[Stored items]
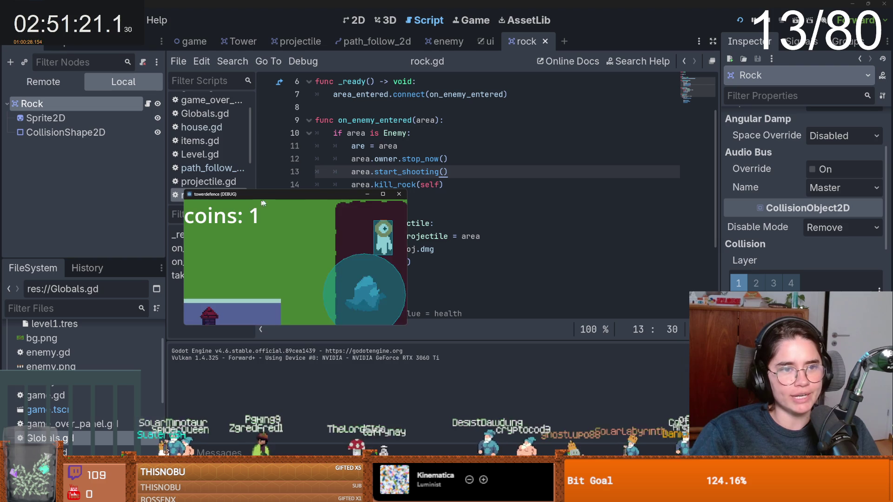
In enemy.gd, inspect kill_rock's body and highlight the uses of global_position
scroll(423, 214, "up", 1)
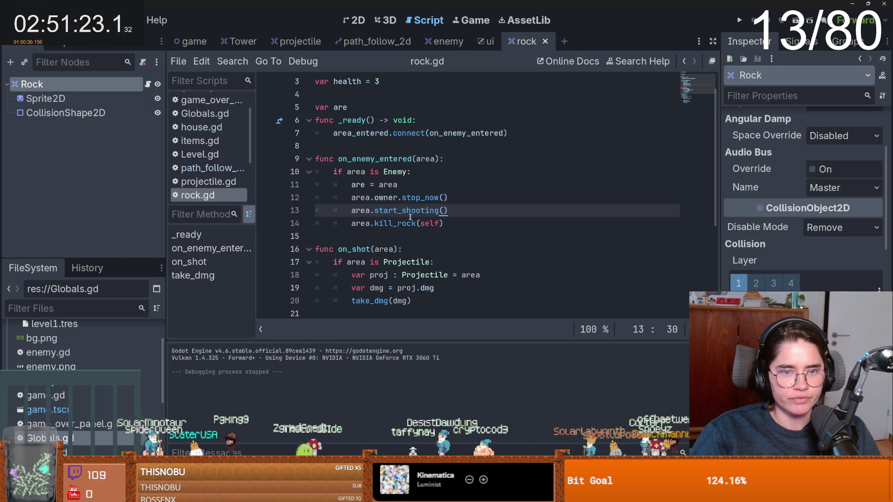
left_click(421, 214, "ctrl")
scroll(403, 225, "down", 1)
scroll(403, 225, "up", 2)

*Your assignment*
Leave images out of the retyped records; keep all else exact.

*Solution to the problem*
In enemy.gd, inspect kill_rock's body and highlight the uses of global_position
scroll(423, 214, "up", 1)
left_click(421, 214, "ctrl")
scroll(403, 225, "down", 1)
scroll(403, 225, "up", 2)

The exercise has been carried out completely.